Sejak awal, PKS harusnya bisa konsisten terhadap Anies. Tidak termakan bujuk rayu gabung KIM+. Kini Keputusan MK menjadi pelajaran penting, jika PKS tidak gegabah, saat ini udah mengusung Anies tanpa harus berkoalisi dengan partai apapun. PKS punya 18 Kursi, lebih dari cukup untuk syarat 7,5%
Tapi nasi udah jadi bubur. Anies memang selalu terbuka untuk PKS jika mau kembali. Secara undang-undang, PKS juga masih punya pilihan untuk batalkan cawagub-nya yg dipasang bersama Ridwan Kamil lalu kembali ke Anies. Hanya saja akan semakin mempermalukan PKS sebagai partai yg gak punya rasa malu.

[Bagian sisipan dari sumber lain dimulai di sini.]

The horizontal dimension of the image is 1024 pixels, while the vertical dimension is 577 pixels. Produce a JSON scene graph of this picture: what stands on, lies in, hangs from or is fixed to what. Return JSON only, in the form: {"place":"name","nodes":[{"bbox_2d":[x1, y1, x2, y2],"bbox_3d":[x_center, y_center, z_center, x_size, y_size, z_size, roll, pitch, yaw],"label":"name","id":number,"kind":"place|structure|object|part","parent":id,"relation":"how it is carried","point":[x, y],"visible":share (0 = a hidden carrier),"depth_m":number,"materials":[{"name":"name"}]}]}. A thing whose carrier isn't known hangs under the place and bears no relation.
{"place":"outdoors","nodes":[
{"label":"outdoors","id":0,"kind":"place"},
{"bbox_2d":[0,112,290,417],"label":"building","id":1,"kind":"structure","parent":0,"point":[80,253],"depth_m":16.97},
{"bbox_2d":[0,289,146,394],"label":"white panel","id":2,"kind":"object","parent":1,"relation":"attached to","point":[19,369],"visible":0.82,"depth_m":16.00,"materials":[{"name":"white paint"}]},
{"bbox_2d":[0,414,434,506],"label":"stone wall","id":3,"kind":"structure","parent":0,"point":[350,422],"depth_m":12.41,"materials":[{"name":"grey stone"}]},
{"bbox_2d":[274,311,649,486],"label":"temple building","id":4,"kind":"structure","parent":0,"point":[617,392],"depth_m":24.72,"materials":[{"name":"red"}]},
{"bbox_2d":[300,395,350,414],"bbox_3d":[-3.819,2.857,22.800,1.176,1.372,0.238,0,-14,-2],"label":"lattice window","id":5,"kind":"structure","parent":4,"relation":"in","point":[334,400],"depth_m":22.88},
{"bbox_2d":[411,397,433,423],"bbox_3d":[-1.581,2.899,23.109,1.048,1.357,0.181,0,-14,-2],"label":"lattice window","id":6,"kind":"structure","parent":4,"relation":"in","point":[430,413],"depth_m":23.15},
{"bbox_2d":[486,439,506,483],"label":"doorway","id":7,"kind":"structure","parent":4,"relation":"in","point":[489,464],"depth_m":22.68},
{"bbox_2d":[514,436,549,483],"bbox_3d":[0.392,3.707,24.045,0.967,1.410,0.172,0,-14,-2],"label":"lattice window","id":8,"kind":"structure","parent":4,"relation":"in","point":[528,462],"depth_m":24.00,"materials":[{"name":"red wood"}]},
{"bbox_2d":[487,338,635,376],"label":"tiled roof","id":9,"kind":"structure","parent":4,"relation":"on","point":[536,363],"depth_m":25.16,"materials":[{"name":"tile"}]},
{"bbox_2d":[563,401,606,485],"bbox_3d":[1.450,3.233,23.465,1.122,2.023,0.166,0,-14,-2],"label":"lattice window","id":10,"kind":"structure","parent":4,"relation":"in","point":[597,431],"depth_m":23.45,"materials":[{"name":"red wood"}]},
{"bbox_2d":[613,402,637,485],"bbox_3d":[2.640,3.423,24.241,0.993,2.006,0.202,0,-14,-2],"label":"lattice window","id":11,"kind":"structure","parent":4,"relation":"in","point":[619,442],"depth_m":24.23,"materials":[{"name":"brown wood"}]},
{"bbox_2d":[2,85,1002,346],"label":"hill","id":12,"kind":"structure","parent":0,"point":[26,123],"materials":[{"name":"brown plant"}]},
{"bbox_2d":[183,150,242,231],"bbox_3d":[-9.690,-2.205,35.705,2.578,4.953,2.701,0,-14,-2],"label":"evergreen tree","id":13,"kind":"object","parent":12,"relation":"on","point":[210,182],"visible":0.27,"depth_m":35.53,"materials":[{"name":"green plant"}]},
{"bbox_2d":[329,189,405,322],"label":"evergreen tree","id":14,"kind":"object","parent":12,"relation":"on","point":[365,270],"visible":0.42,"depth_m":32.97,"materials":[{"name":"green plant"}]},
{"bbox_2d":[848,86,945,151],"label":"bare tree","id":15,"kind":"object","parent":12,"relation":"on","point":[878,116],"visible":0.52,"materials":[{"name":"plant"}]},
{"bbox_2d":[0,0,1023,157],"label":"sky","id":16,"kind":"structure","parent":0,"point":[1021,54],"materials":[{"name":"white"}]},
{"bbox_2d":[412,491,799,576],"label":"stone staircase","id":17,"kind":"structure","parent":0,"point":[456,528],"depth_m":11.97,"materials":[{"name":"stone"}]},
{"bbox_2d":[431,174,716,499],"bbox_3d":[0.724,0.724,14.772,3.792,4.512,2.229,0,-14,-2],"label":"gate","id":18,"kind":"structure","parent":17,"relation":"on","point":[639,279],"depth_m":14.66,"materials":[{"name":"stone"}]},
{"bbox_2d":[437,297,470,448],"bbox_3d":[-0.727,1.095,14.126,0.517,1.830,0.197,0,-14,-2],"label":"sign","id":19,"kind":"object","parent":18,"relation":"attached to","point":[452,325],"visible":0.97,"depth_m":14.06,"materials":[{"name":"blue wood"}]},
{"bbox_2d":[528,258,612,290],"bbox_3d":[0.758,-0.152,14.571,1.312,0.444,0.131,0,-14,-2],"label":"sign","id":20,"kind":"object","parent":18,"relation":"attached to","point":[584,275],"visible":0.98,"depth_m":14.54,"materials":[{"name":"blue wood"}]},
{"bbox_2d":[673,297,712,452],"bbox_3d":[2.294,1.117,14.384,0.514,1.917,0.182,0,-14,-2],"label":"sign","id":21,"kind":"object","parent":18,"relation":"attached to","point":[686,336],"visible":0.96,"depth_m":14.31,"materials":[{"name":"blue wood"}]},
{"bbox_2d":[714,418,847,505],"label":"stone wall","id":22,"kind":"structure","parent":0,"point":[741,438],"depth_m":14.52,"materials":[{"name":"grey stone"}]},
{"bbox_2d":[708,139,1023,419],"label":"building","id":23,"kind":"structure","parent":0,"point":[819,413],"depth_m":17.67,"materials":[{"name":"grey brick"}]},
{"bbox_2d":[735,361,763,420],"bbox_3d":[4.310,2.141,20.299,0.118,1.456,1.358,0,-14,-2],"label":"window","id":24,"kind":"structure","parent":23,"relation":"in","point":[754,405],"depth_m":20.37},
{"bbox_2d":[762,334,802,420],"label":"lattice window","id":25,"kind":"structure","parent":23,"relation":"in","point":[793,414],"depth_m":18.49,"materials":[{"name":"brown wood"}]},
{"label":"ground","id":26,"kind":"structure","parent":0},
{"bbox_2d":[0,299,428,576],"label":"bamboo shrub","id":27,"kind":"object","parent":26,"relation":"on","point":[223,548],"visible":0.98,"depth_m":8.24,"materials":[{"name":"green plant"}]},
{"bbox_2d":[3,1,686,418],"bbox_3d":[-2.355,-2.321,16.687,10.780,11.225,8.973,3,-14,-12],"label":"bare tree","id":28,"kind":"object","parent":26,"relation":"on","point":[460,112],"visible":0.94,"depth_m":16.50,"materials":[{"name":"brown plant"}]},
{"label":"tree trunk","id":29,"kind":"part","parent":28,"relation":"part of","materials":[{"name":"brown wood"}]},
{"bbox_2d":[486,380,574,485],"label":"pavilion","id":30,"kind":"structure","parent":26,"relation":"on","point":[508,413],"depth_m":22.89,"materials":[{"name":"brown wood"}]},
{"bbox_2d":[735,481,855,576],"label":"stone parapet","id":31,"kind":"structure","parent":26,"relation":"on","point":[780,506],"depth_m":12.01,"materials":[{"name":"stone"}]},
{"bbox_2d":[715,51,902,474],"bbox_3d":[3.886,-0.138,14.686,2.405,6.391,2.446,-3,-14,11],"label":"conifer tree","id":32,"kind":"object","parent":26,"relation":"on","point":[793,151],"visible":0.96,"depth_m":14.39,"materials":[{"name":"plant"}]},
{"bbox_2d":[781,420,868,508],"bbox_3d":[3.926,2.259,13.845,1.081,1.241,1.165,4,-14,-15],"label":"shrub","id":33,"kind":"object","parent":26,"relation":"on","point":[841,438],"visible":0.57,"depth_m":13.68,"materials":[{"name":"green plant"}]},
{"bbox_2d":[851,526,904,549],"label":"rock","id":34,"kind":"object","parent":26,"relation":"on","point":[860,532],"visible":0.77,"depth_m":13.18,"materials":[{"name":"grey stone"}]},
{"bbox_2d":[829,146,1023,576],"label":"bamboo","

Loncat sana-sini secara tidak profesional. Pindah sana-sini dengan pertimbangan yg tidak matang. Ikut sana-sini demi kepentingan layaknya Bunglon dengan pendirian politik yg labil. Lari sana-sini mengikuti kemana arah kepentingan elektoral berpindah.
Kemarahan warga jakarta akan makin memuncak karena tau PKS mengkhianati Anies dan masuk dalam skenario jahil KIM+ jegal pencalonan Anies.
Satu lagi, jika balik ke Anies, maka PKS, boleh jadi akan kehilangan kompensasi jatah menteri di kabinet Prabowo. Apakah PKS siap kehilangan jatah kursi menteri? Hanya mereka yg bisa menjawab.
Pastinya, jika PDIP mengusung Anies, dengan atau tanpa PKS, Anies akan tetap melanggeng ikuti kontestasi. Dengan sokongan PDIP, kehadiran PKS juga sudah tidak dibutuhkan.
PKS yg memilih untuk meninggalkan Anies. Biarkan mereka mencari jawaban atas benturan politik yg sedang dihadapi.